HABERMAX. Doğuş Grubu’nun toplumsal yatırım vizyonuyla hayata geçirilen ve 20. yaşına adım atmaya hazırlanan Doğuş Çocuk Senfoni Orkestrası (DÇSO), bu yıl da Cumhuriyet Bayramı coşkusunu müzikle kutlamaya hazırlanıyor. Türkiye’nin öncü ulusal çocuk senfoni orkestrası olan DÇSO, Cumhuriyetimizin 102. yılına özel olarak hazırladığı konserlerle 29 Ekim’de Galataport İstanbul’da sahne alacak.
2006 yılından bu yana genç müzisyenlere ilham vermek, klasik müziği geniş kitlelerle buluşturmak ve geleceğin sanatçılarını desteklemek amacıyla faaliyet gösteren DÇSO, bu yılki konserinde hem geçmişin başarı hikâyelerini hem de geleceğin umutlarını sahneye taşıyor.
Bu anlamlı konserde, DÇSO çatısı altında ilk orkestra deneyimlerini yaşayan ve bugün uluslararası alanda kariyerlerini sürdüren başarılı eski öğrenciler yeniden orkestra ile bir araya geliyor. Keman sanatçıları Alican Süner, Hasan Gökçe Yorgun, İdil Yunkuş ve Sesim Bezdüz, sahnede yeniden izleyiciyle buluşarak genç müzisyenlere ilham verecek.
Yaklaşık 70 öğrenciden oluşan orkestra, Genel Müzik Direktörü Prof. Rengim Gökmen yönetiminde sahne alacak. Konser programında Sarasate, Paganini, Vivaldi, Rossini, Fucik, Dvorak, Mozart, Hasan Niyazi Tura ve Cemal Reşit Rey gibi bestecilerin eserleri yer alıyor. Ayrıca 10. Yıl Marşı, Gençlik Marşı ve Türkiye Senfonik Şiiri gibi eserlerle Cumhuriyet’in ruhu ve coşkusu müziğe taşınıyor.

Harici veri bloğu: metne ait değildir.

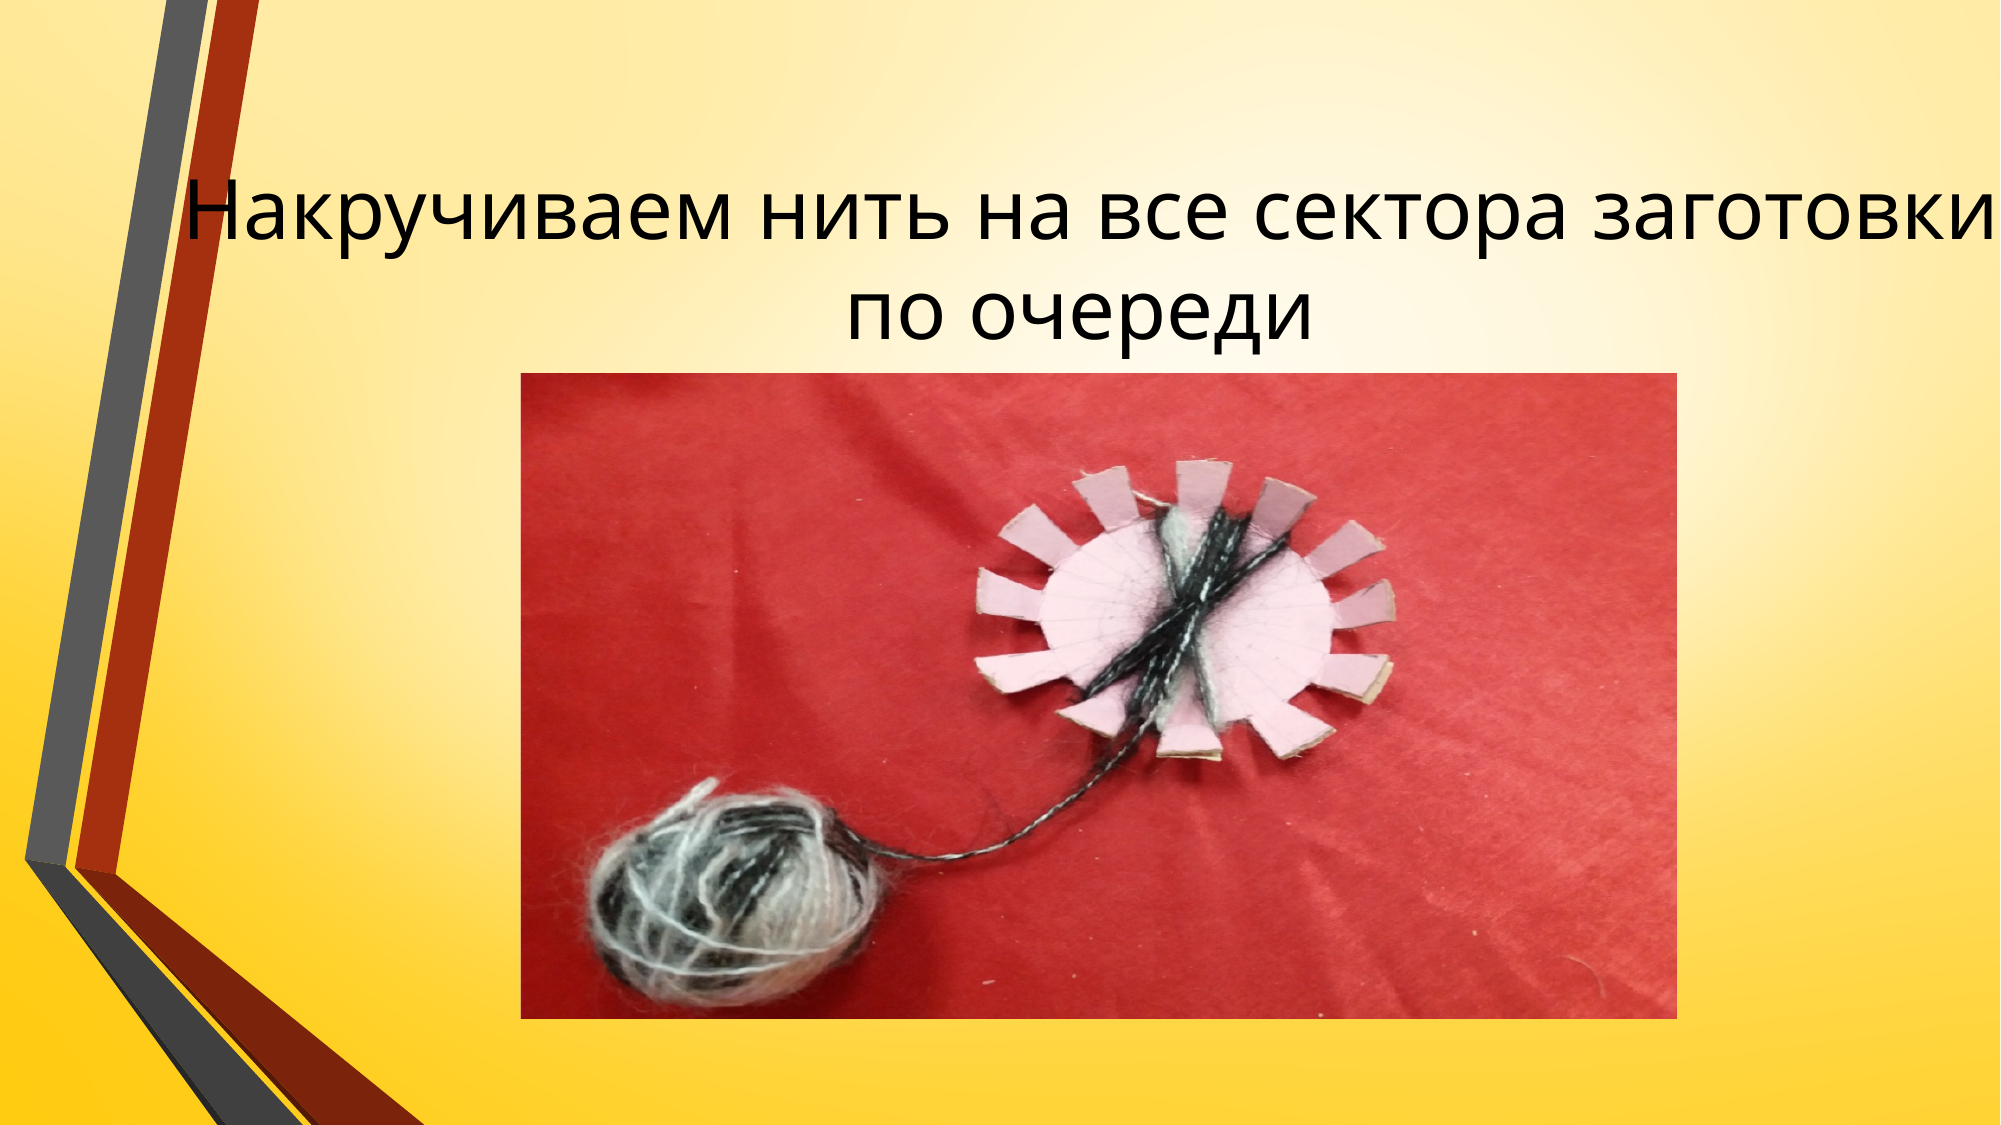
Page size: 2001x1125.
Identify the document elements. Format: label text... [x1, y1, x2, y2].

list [520, 372, 1677, 1019]
title Накручиваем нить на все сектора заготовки по очереди [120, 112, 2000, 400]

Konser öncesi hazırlıklar kapsamında Türkiye’nin dört bir yanından konservatuvar öğrencileri arasında seçmeler yapıldı. Bu seçmeler sonucunda 124 öğrenci hazırlık kadrosuna alındı. DÇSO Sanat Kurulu, değerli şefler ve yardımcı eğitmenlerin rehberliğinde yürütülen hazırlıklar, farklı şehirlerde gerçekleştirilen atölye çalışmaları ile tamamlandı.
Galataport İstanbul Doğuş Meydanı’nda, 29 Ekim Çarşamba günü saat 14.00 ve 17.00 olmak üzere iki konser düzenlenecek. Halka açık ve ücretsiz olan bu özel etkinlikler, Cumhuriyet Bayramı coşkusunu 7’den 70’e herkes için erişilebilir kılmayı hedefliyor.
Sanatı ve gençliği merkezine alan bu özel konser, sadece bir müzik etkinliği değil; aynı zamanda geleceğe umutla bakan gençlerin, geçmişin değerlerine sahip çıkarak Cumhuriyet’e olan bağlılıklarını müziğin evrensel diliyle ifade ettikleri bir sahne olacak.